ニュースサマリー:Alibaba(阿里巴巴)は4月10日、新型コロナウイルス感染拡大における自社プロダクトごとの対応をまとめたハンドブックを公開した。同資料は実際に選択した対応策を基に構成されている。

重要視すべき理由:新型コロナウイルスと戦う世界中のデジタル起業家の参考資料として作成されたこのレポートでは、Alibaba の30を超える全ビジネスユニットで行った施策が網羅されており、各プロダクトにおける対応策を講じてから現時点までのアウトプット結果までが詳細に記されている。

詳細情報:資料では各ビジネスユニットが受けたネガティブ要素を具体的に列挙し、それに対して取った対応策が記載されている。資料は PDF で100ページ以上で、「パンデミックに起因する社会的課題を軽減する上でデジタルプラットフォームとツールがもたらす実際の影響を示すこと」を目的に作成された。

  • 例えば、Ant Financial(螞蟻金融)については以下のような対応が行われたとされている。
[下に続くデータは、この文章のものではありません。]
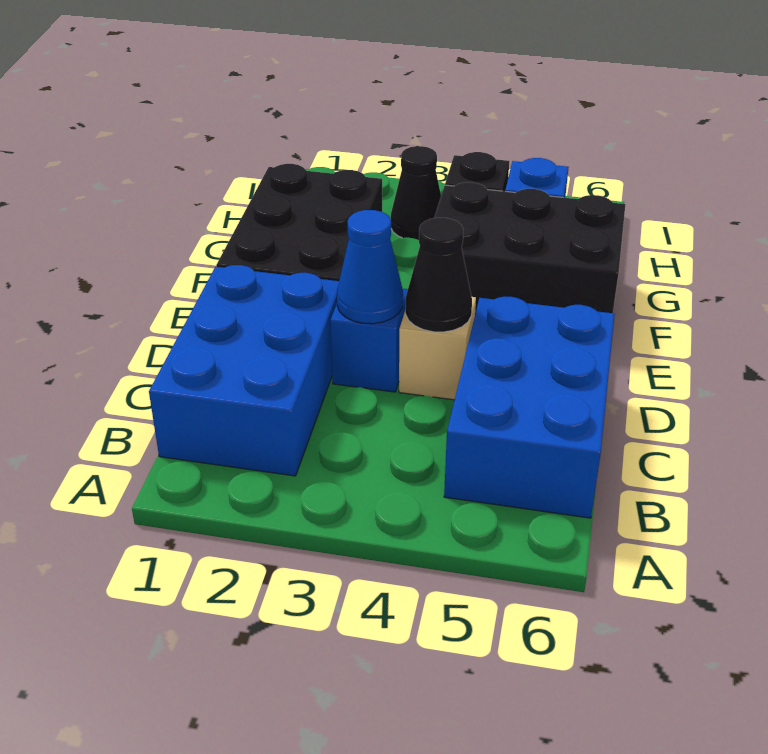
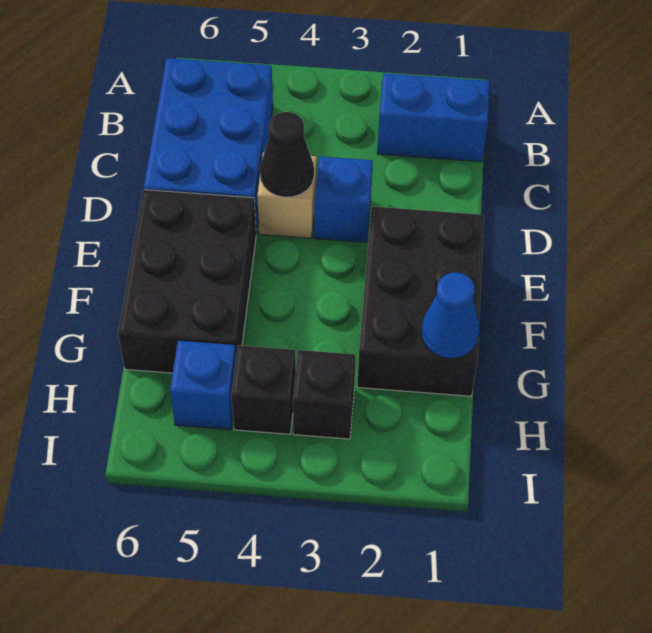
blue 2x3 brick [149,265,339,476] -> blue 1x2 brick [377,73,490,162]
blue 1x1 cone [337,210,403,324] -> blue 1x1 cone moved to [421,272,480,359]
black 2x3 brick [434,182,625,313] -> black 2x3 brick turned to [118,190,256,373]
black 1x1 cone [391,146,441,240] -> black 1x1 brick [293,350,356,439]

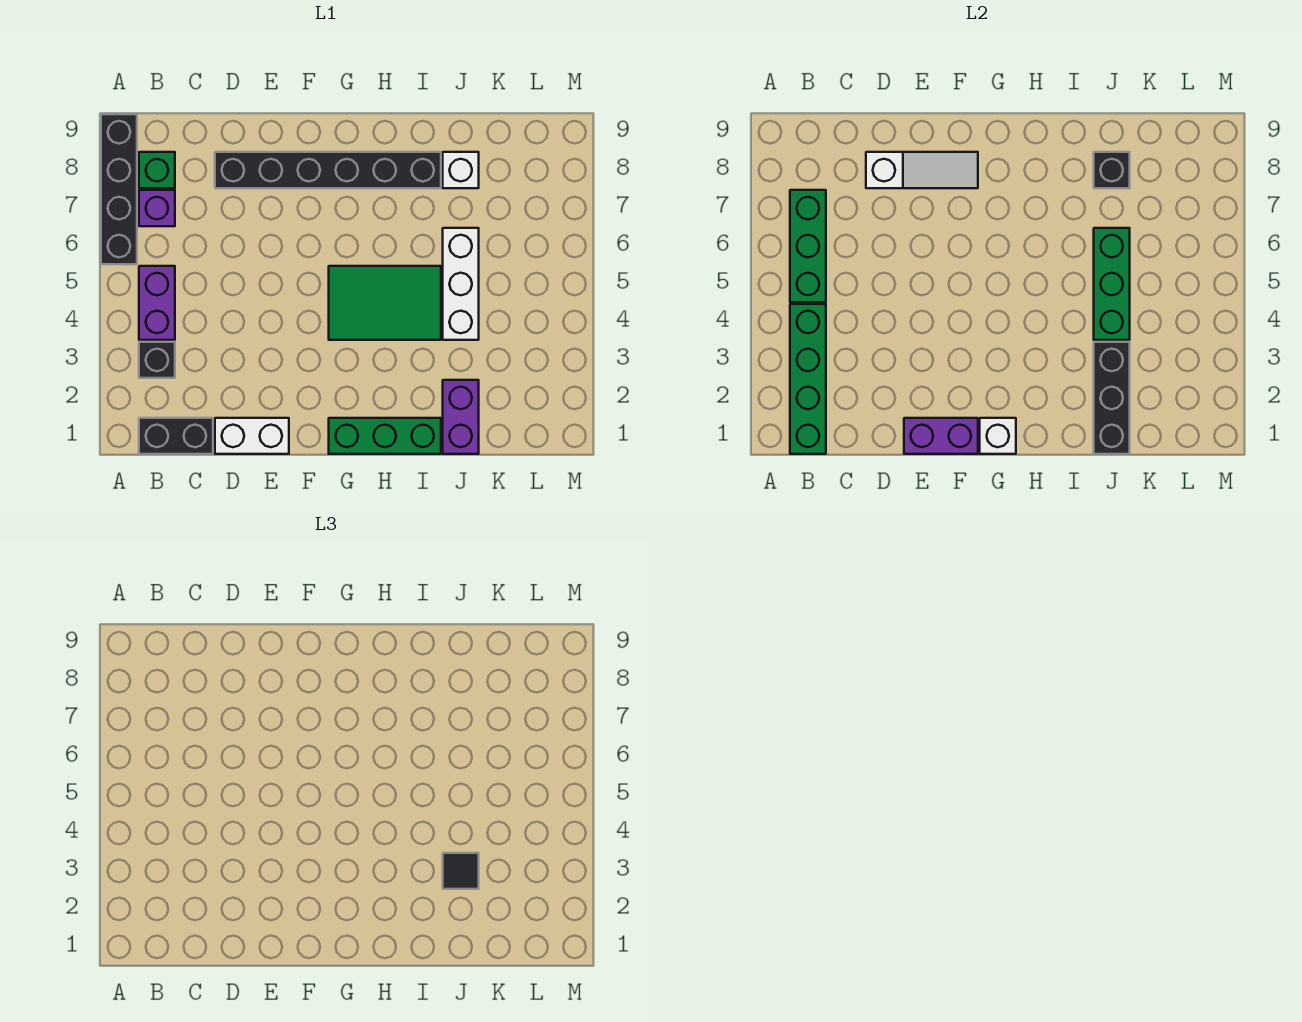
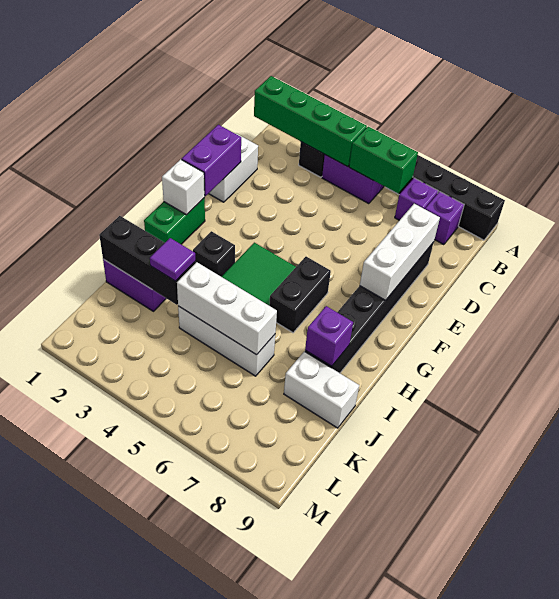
black 1x2 brick [139,418,213,454] -> black 1x2 brick moved to [269,257,331,333]
green 1x3 brick [790,190,826,302] -> green 1x2 brick [349,127,418,193]
green 1x1 brick [139,152,175,188] -> purple 1x1 brick [425,192,464,245]
white 1x3 slope [866,152,978,188] -> white 1x3 brick [360,204,440,300]
green 1x3 brick [329,418,441,454] -> green 1x2 brick [144,198,205,244]
none -> purple 1x1 brick [305,306,353,366]
black 1x1 tile [443,853,479,889] -> purple 1x1 tile [150,238,195,281]
green 1x3 brick [1094,228,1130,340] -> white 1x3 brick [177,262,277,355]
white 1x1 brick [443,152,479,188] -> white 1x2 brick [284,352,359,428]
black 1x1 brick [1094,152,1130,188] -> black 1x1 brick moved to [193,231,235,277]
Alipay(支付宝)は、アプリ内に新型コロナウイルスに関する情報を提供するセクションを設置すると同時に、保健プラットフォームでは新型コロナウイルスの対応にあたる医療従事者向けの基金を立ち上げた。
  • また、アプリ開発者が新型コロナウイルスに関連したミニプログラム(小程序)を開発することを奨励するインセンティブプログラムを開始し、Ant Financial のモバイル開発プラットフォーム(mPaaS=mobile Platform-as-a-Service)を無償で提供した。
  • さらに Alipay も、プラットフォームを無償で提供し今後3年間で4,000万のサービスプロバイダーがビジネスをデジタル化できるようにする計画を発表した。
  • Ant Financial と MYBank(網商銀行)は中小企業向けに、ブロックチェーンを利用した非接触入札システムや地域や状況等に応じて無担保・低金利・無利子での資金援助を行うとしている。
  • このような事例がビジネスのバックグラウンドやその結果とともに記載されているほか、AGI(Alibaba Global Initiatives)が行った起業家研修プログラムに参加したアジアやアフリカからの参加者が、自国で対応にあたったケーススタディーや、2003年の SARS 流行時に、Alibaba の意思決定者であった COO の Savio Kwan(関明生)氏が、当時発生した各問題に対してどのように対応にあたったかといった内容も記載されている。
  • 「Digital action in the age of COVID-19」公開(4月10日)以後の新型コロナウイルスに対する Alibaba の取り組みについては、専用サイトが開設されている

背景:同社は過去に SARS を経験しており、様々な取捨選択を迫られた経験を持つ。しかし、同社 e コマースや現在の主要サービスのいくつかは当時の情勢を反映させ誕生したものでもある。Alibaba は創業間もない頃に SARS を経験し、パンデミックを経験するのは今回で2度目。

  • さらに小売 e コマース部門の1つである Taobao(淘宝)は、2003年の SARS 発生時に誕生した。Alibaba とAnt Financial は2020年3月末までに、新型コロナウイルスに関連して寄付、助成金、技術サポートという形で約34億人民元(約520億円)を提供している。